EXTRACT TO READ:
● ● ● ●

How can I implement one’s complement in OH rules? I’ve seen bitwiseOr and bitwiseAnd operators, but haven’t found a way to implement one’s complement (eg bitwiseNot, or ~)
OH4.0.2 / Linux
How can I implement one’s complement in OH rules? I’ve seen bitwiseOr and bitwiseAnd operators, but haven’t found a way to implement one’s complement (eg bitwiseNot, or ~)
OH4.0.2 / Linux
Can you use JavaScript? I tried this in JavaScript and it matches what I see here: Bitwise NOT (~) - JavaScript | MDN
var a = 5;
console.log(a);
console.log(~a);
2023-12-08 16:04:34.440 [INFO ] [nhab.automation.script.ui.ce69891350] - 5
2023-12-08 16:04:34.441 [INFO ] [nhab.automation.script.ui.ce69891350] - -6
Thank you - yes, I can see this seems to work using the scripting type available through the OH3/4 interface for creating rules. I hadn’t realised this (too may different scripting lanuages avialable?)
If I wanted to do the same via the OH2 style of text file rules/items etc, can this be done? I haven’t been able to make the full transition fron the OH2 style of items/rules text files, nbut maybe need to bite the bullet.

● ● ● ●

RECORDED INFORMATION:
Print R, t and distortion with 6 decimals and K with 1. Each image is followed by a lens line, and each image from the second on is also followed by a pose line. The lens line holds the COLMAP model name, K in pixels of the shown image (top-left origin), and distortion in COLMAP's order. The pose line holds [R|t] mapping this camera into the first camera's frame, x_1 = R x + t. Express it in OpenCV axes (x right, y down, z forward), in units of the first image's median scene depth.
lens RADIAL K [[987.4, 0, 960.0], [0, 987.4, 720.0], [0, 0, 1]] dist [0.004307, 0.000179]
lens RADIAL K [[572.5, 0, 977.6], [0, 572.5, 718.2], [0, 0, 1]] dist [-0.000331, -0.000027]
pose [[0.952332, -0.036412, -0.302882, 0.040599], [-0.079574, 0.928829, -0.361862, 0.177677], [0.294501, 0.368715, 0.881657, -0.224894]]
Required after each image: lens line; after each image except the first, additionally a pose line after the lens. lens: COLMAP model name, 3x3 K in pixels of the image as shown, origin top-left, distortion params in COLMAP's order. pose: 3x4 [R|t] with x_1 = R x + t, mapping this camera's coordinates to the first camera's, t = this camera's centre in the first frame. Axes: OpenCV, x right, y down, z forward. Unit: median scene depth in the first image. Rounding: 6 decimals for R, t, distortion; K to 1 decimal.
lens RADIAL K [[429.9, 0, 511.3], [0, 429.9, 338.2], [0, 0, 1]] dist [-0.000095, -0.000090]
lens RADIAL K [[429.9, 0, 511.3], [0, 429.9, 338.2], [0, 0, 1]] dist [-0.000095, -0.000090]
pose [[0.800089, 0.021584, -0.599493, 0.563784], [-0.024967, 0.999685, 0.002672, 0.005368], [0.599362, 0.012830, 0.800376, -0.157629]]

● ● ● ●

TO DO:
a) Rewrite the forum post about one's complement in OH rules between "If I wanted" and "bite the bullet.", inclusive, with "OH2" changed to "openHAB 2".
b) Extend the forum post about one's complement in OH rules past its final line.

RESULTS:
a)
If I wanted to do the same via the openHAB 2 style of text file rules/items etc, can this be done? I haven’t been able to make the full transition fron the openHAB 2 style of items/rules text files, nbut maybe need to bite the bullet.

b)
Someone with more rules DSL experience would have to comment. I think this comes from Xtend, but I can find no mention of a bitwiseNot or bitwiseXor. I did see this mentioning And and Or: Bitwise operators unavailable or limited? · Issue #511 · eclipse/xtext-xtend · GitHub
You could probably write a function that walked through the bits individually and reassemble as a complete word later, but instead of that I would recommend going to a new language. JS and JRuby appear to be quite popular now.
Rules DSL is not OH 2 style and other rules languages are available in OH 2.5. You have to install the Experimental Rules Engine (in OH 3+ that just became the rules engine) and then use Nashorn JS Scripting for this or install the Jython add-on and use that. Note that both of these are kind of unofficially deprecated in OH 3 and 4 due to lack of upstream support in the Jython case and having been replaced with the better GraalVM JS in the Nashorn case.
Thanks @jswim788 and @rlkoshak - Your replies made it suddenly clear how complex life can be with the myriad of langauges available with OH and how they have changed over time.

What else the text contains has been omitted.